NAACP Issues “Clarion Call” to City Government
Linder challenges city to “quit talking” about equity and “send money”
By Michael King,
4:30PM, Thu. Aug. 10, 2017
In a Thursday morning City Hall press conference, Austin NAACP President Nelson Linder excoriated Mayor Steve Adler and the City Council for not providing resources to carry out longtime quality of life initiatives to benefit minority residents. “We’ve had plenty of coffee and donuts,” said Linder. “We need to see real money.”
The press conference, held in the City Hall media room while Council was in session down the hall, was intended (reads the press release) “to challenge the Austin City Council and the Austin business community to fund the ‘Spirit of East Austin’ and the ‘Mayor's Task Force on Institutional Racism.’” The specific impetus, said Linder, was Mayor Adler’s recent announcement of a “Downtown Puzzle” initiative proposing to use funds raised from a potential increase in the Hotel Occupancy Tax to address homelessness issues Downtown.
“The mayor is responding to the Downtown Alliance” in his homeless initiative (“which I support”), said Linder. “We’d like him to be responsive to our needs as well,” Linder continued, summarizing the ongoing needs of the black, brown, and other minority communities.
Linder said that the mayor and city officials appear to prefer appointing task forces and commissions – “task force after task force after task force” – to review problems and make recommendations, without then carrying through action on those recommendations. “I commend [Mayor Adler] for a lot of meetings and a lot of conversations. He talks to a lot of people. But after three years [Adler was elected in 2014] that’s not good enough.” Citing the expectation of a mayoral re-election campaign in 2018, Linder said, “We’re going to be asking, where’s the results?”
“I think the mayor has met and talked with nearly everybody in town,” said Linder. “And that’s a good thing. But talk is not enough.” In addition to the Spirit of East Austin initiative (organized under previous City Manager Marc Ott) and the Task Force on Institutional Racism, Linder mentioned the various Quality of Life reports prepared over the years, which he said had never received the substantial funding necessary to carry out the recommendations.
Linder said the mayor and the city needs to “quit having these task forces and conversations,” and instead “send money” to the organizations serving poor and minority residents.

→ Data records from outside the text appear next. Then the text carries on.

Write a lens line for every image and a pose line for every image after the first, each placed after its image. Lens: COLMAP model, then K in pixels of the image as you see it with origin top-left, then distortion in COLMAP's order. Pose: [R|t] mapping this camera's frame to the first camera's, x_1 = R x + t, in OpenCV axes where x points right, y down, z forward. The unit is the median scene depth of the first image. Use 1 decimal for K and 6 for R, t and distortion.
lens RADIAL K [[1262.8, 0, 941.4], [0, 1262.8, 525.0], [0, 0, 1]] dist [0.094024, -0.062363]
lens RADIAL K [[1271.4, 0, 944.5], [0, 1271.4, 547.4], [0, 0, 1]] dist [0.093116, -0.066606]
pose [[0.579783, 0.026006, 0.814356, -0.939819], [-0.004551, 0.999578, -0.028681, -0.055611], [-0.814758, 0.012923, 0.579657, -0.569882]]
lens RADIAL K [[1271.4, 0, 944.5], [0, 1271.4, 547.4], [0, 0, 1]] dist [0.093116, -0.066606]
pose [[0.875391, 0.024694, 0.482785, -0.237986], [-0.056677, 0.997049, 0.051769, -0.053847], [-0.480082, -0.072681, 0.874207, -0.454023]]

“We know what to do, and we’ve told them what’s needed,” Linder said. “We need them to give us the money to do what’s needed.” He mentioned job creation and affordable housing initiatives as underfunded throughout the city, and said that East Austin infrastructure had been neglected for decades and needs real funding.
“We can’t address it without money,” Linder reiterated. “This is a clarion call to the city to address the impact of institutional racism.”
Linder also criticized the currently proposed city budget (and interim City Manager Elaine Hart) as not including sufficient funding for minority needs. Asked what he would change in the proposed budget – which currently includes only $5 million for new Council initiatives – to better reflect his priorities, Linder responded, “The first thing we need to do is redefine ‘public safety.’ Public safety isn’t only police and fire protection; public safety includes improvements in quality of life and infrastructure that make a safer community.”
Linder, who was accompanied by a group of NAACP supporters and other local activists, also challenged the business community, including the Downtown Alliance and the Real Estate Council, to do more to invest in minority communities. “Where are you in this equation?,” he asked. “You make a lot of money from poor people in this community – poor people get nothing from you.”
More from the press release:
This is in direct response to the Mayor's announcement concerning the allocation of resources to alleviate the homeless problem downtown with the support of the Downtown Alliance and other business interests in Austin. This initiative comes at a time when African Americans and other people of color are being further displaced from the City of Austin. It also comes at a critical time when important recommendations to address disparities in the African American community in the areas of Economics, Employment, Neighborhood Sustainability, Health, Art, Culture and Entertainment and Police and Safety lack the proper financial support. …
We commend the Mayor for his outreach to various organizations and populations, yet the resources required to revitalize the "Spirit of East Austin" and his subsequent "Task Force on Institutional Racism" are virtually non-existent and ring a familiar tone of promissory notes that are insufficient to address the disparities cited in the African American Quality of Life Initiative, the Spirit of East Austin, and the Task Force on Institutional Racism.
We also challenge interim City Manager Elaine Hart to invoke the powers inherent in the City of Austin's Council-Manager form of government and allocate emergency financial resources to address the needs identified by the African American Resource Advisory Commission and all commissions that are facing disparate impact challenges in the City of Austin.
We also challenge the entire Austin City Council to examine measures to alleviate Austin's status as perhaps the most economically segregated city in the United States.